She then vanished from public view to raise a family in Arizona but over the last 20 years had parlayed her associations with Marilyn Monroe, Elvis Presley, Frank Sinatra and the Kennedys into recurrent appearances on television exposs, such as Channel 4's What's Inside Frank Sinatra's Coffin? two years ago. In 1998, she was herself the subject of a documentary entitled Jeanne Carmen: Queen of the B-movies. The same year, she played a blonde dominatrix in George Michael's video for "Outside", the riposte to his arrest for engaging in a lewd act in a Los Angeles lavatory. Last year, her son Brandon James published a biography called Jeanne Carmen: my wild, wild life as a New York pin-up queen, trick shot golfer and Hollywood actress. He has now turned the book into a biopic and stars such as Christina Aguilera, Scarlett Johansson and Kate Bosworth, who all resemble Carmen in her heyday, have been mentioned in connection with the lead role.

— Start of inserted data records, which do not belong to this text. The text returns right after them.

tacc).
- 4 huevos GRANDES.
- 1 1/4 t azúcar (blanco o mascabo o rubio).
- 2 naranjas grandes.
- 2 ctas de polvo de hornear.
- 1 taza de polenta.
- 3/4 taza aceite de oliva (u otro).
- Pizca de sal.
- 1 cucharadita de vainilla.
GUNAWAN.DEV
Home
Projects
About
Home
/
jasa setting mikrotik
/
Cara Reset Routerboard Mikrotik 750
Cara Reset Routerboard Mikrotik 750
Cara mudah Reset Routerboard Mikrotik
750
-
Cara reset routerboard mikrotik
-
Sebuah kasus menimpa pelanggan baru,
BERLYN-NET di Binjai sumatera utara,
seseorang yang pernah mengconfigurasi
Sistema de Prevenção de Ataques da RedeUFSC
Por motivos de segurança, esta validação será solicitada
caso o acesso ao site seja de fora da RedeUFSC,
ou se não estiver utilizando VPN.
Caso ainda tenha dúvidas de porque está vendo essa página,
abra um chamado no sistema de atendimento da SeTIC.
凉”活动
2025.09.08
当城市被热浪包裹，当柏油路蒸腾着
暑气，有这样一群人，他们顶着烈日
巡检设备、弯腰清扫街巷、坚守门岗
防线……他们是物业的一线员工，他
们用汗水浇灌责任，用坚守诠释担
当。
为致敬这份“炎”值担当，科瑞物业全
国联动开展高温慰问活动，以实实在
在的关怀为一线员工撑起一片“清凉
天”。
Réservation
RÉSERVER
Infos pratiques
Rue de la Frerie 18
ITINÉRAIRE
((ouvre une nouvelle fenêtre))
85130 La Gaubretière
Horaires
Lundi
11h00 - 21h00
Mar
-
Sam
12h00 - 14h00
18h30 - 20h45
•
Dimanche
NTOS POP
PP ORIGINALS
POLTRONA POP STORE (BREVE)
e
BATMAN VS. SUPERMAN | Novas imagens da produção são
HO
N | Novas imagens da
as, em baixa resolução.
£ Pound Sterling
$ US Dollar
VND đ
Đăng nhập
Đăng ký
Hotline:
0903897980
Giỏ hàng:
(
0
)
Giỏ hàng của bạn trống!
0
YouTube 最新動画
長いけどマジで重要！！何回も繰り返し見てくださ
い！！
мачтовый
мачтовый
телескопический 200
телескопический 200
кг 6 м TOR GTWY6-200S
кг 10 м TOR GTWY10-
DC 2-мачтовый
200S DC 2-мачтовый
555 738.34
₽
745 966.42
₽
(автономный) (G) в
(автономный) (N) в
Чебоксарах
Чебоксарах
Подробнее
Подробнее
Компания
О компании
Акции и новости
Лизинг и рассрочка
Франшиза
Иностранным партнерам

Born in 1930, Carmen grew up on a cotton farm in Arkansas and ran away aged 13 when her mother forbade her to enter the finals of a beauty contest in which she had won a local heat. "I was just a little country girl that wanted to be a movie star," Carmen said in 1996. She worked as a waitress in St Louis and, via a "look me up when you come to New York invitation" from a producer, ended up as a chorus girl in the Broadway show Burlesque.

In 1948, she began modelling and posed for Irving Klaw and other glamour photographers. Carmen graced the covers of pin-up magazines with evocative titles like Carnival, Dare, Glance, Pose and Titter. Modelling golf clothes for a Manhattan shop owner Jack Redmond in 1949, Carmen discovered she had a natural ability to play the game. "The next thing I know, I was a professional trick-shot golf artist who could hit a golf ball off someone's mouth 210 yards," she recalled. "There wasn't anything I couldn't do with a ball."

She then met the Chicago mobster Johnny Roselli, who suggested a move to Las Vegas, where the couple played tourists for suckers. "Johnny would find wealthy hotel guests and set them up," she said. "He'd point to me and bet them they couldn't beat me. I'd start slowly and let them get ahead for the first five or six holes. Then I'd make this amazing improvement. I never lost."

Carmen tired of the hustling lifestyle and moved on to Los Angeles in 1953 where she invested in property. "Then I got into the movies and that was the worst thing I could have done," she admitted later. "I didn't like the movies." Naturally dark-haired, with an hourglass figure and striking green eyes, she was quickly typecast as a señorita in The Three Outlaws a western later remade as Butch Cassidy and The Sundance Kid in 1956 and as an Indian girl in War Drums in 1957. She was eclipsed by the blonde bombshell Mamie Van Doren in Untamed Youth and Born Reckless and gave golf lessons to Jayne Mansfield.

When she appeared as a gangster moll in Guns Don't Argue and as a femme fatale in the film noir Portland Expos in 1957, Carmen had gone bottle-blonde too. In 1959, she played the screaming female lead in The Monster of Piedras Blancas, an Irvin Berwick feature which bore more than a passing resemblance to The Creature from the Black Lagoon. The figure-hugging dress she wore at the Los Angeles premiere caused a riot.

Jeanne Carmen had a few parts in television series like Riverboat and Tightrope and appeared in the satanic cult movie The Devil's Hand (1962) but left Hollywood after the death of her friend Marilyn Monroe that year. Carmen hinted she'd had relationships with Sinatra, Presley, Clark Gable and Errol Flynn, and, in later years, became ubiquitous as an incorrigible name-dropper commentating on the mores of Hollywood in the Fifties and Sixties.

Her scene in Rob Zombie's shlock pastiche House of 1,000 Corpses (2003) ended up on the cutting room floor but she made the most of her role in The Naked Monster, Ted Newsom's 2005 homage to drive-in movies. "Everything I've done, I think I did at the right time," she said. "And it turned out great. Maybe a few marriages I could have done without. As for my career, it absolutely happened the way it was supposed to happen. A door opened and I was a pin-up. I'm as happy as a pig in a pond."